# Any info on Crenicichla Sp. Atabapo?



## mcdisgrace (Jan 17, 2014)

Hello all, I have a 66.5 gallon aquarium that will soon be free and one fish that has caught my interest is the Fire Pike Crenicichla Sp. Atabapo. I have not really found much info on this type of pike cichlid and my concerns are max size and temperament. I have seen people mention 14'' for a size so how do they do with smaller cichlids/plecos/catfish as I do not want a solo fish in a tank again.


----------



## Mr Chromedome (Feb 12, 2013)

They are a beautiful fish, but require a very large tank and similarly sized tankmates. They are a piscivore with a big mouth and will easily get 14" in a relatively short time - and I've seen them close to 18". Smaller fish have one purpose for them - food. I wouldn't get this species if you want other fish in the tank, which is really too small for even one of these. There are smaller species of Pike Cichlids that might get along with medium to large Cichlids of other types.

◆ Data provided
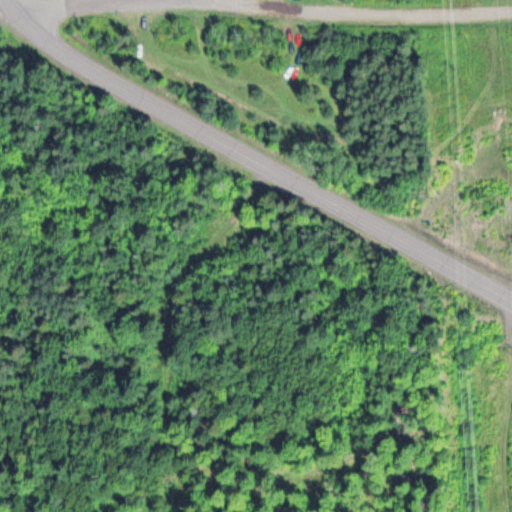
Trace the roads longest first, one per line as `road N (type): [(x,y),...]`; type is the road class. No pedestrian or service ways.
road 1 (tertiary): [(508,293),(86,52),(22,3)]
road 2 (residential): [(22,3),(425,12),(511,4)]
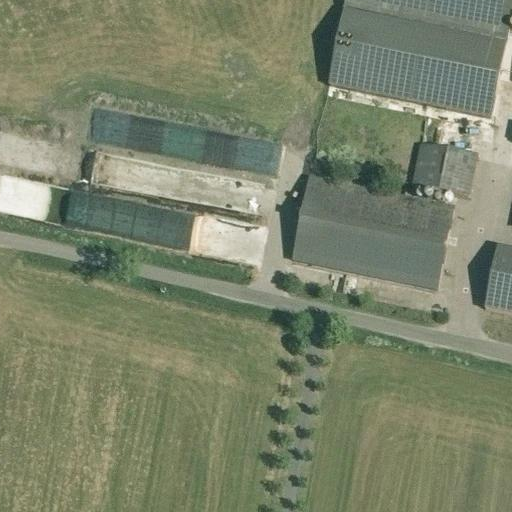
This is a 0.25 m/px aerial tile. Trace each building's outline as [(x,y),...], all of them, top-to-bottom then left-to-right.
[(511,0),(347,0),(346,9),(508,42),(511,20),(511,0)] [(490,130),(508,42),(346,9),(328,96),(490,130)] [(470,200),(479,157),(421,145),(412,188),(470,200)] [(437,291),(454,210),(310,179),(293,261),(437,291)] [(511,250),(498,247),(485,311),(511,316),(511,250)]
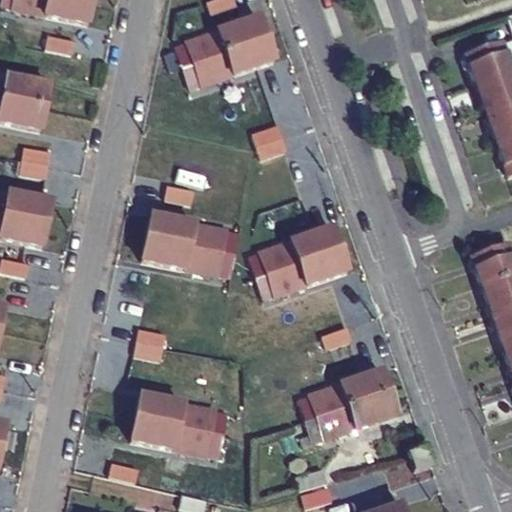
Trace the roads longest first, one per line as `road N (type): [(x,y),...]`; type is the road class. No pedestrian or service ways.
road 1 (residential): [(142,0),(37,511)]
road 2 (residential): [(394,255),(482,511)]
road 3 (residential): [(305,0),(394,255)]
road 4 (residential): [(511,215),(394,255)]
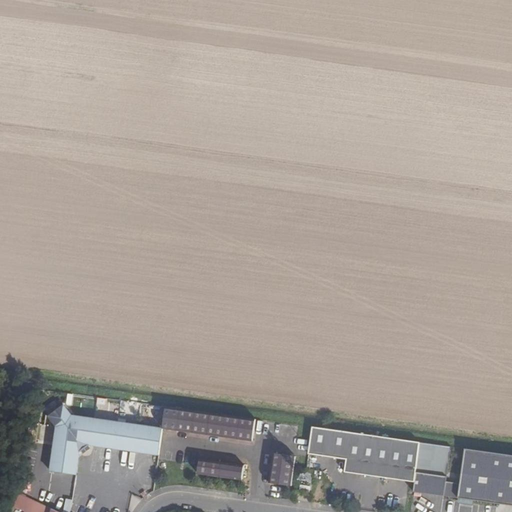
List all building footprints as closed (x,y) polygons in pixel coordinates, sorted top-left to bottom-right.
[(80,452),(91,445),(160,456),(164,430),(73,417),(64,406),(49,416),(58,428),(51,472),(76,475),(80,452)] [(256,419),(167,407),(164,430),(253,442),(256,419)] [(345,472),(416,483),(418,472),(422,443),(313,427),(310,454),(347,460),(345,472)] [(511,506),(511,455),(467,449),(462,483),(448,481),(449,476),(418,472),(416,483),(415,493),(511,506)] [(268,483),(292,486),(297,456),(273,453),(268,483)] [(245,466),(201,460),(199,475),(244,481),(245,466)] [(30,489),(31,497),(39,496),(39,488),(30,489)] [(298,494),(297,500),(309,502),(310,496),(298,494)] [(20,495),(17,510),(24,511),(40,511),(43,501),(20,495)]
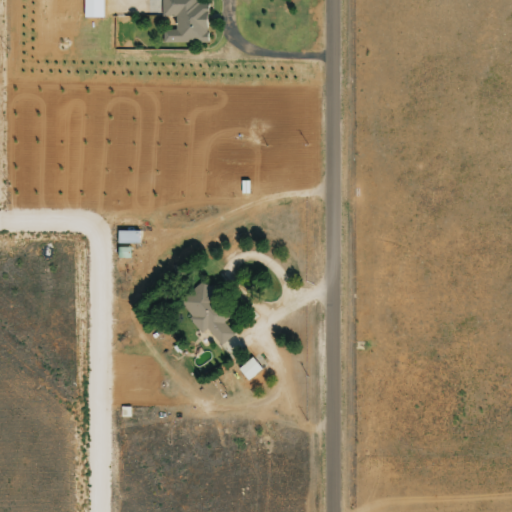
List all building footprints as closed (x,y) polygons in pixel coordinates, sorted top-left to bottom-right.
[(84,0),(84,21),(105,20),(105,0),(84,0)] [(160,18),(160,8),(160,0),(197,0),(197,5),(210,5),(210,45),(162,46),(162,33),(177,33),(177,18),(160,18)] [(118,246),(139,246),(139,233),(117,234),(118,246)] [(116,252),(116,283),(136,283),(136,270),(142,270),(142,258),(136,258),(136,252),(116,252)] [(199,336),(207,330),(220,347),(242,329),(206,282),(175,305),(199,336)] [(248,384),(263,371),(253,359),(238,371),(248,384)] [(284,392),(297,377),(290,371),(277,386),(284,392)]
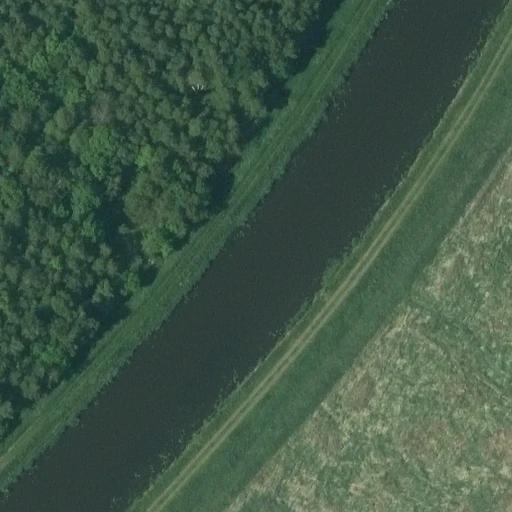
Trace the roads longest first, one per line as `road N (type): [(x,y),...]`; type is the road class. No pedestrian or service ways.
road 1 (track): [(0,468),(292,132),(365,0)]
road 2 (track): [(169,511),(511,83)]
--
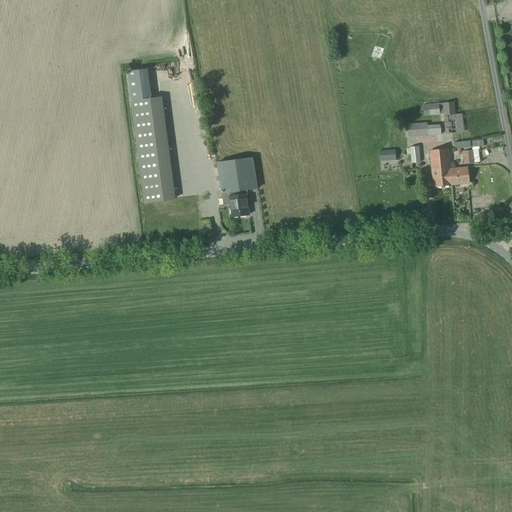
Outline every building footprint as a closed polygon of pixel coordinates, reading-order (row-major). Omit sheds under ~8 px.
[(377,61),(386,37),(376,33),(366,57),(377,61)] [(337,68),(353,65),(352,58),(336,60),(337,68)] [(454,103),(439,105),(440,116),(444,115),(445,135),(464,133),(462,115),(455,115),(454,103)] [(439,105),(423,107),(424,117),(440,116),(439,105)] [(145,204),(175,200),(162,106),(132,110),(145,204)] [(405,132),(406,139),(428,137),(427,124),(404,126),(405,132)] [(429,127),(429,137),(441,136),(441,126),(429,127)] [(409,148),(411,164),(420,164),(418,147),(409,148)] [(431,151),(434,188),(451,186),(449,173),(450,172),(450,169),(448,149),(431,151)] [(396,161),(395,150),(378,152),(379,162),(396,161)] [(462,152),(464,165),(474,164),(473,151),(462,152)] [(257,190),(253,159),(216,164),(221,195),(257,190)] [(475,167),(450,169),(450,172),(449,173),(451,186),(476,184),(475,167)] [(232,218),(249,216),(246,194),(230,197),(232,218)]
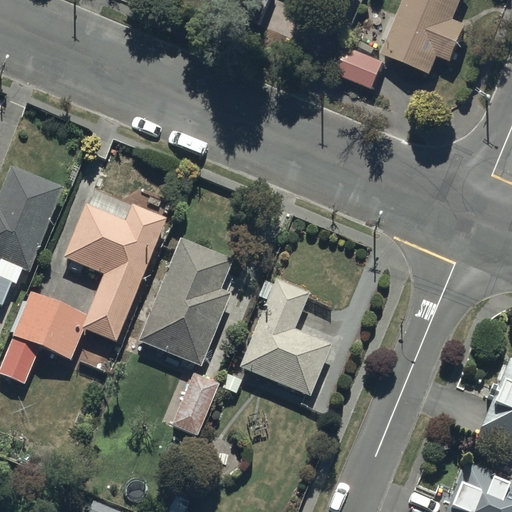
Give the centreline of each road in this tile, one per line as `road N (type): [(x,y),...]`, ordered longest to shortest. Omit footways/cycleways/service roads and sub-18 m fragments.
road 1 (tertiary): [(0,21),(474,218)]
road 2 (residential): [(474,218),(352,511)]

◆ Exercise requirements
1. In the pike cichlid thread, update the passage starting at "## Mr Chromedome" and ending at "of other types." by putting "fish eater" in place of "piscivore", and write out the revised passage.
2. According to the pike cichlid thread, about how large has the second poster seen these fish get?
3. Carry on the pike cichlid thread from the point where it ends.

◆ Results of the exercise
1.
## Mr Chromedome (Feb 12, 2013)

They are a beautiful fish, but require a very large tank and similarly sized tankmates. They are a fish eater with a big mouth and will easily get 14" in a relatively short time - and I've seen them close to 18". Smaller fish have one purpose for them - food. I wouldn't get this species if you want other fish in the tank, which is really too small for even one of these. There are smaller species of Pike Cichlids that might get along with medium to large Cichlids of other types.

2. Close to 18 inches.

3.
----------



## mcdisgrace (Jan 17, 2014)

Thanks for the info and that is exactly why I asked first. I have had a "belly Crawler" pike in the past so I understand how the large mouth can come into play. I would love a pike in to tank however with where I am located options are extremely limited. We have one pet store with fish and they don't really care about fish because they make all their money on other stuff. Also finding online suppliers who ship here is a bit tricky, so my options are limited. Thanks for the info and I shall move on and accept the Atabapo is not for me.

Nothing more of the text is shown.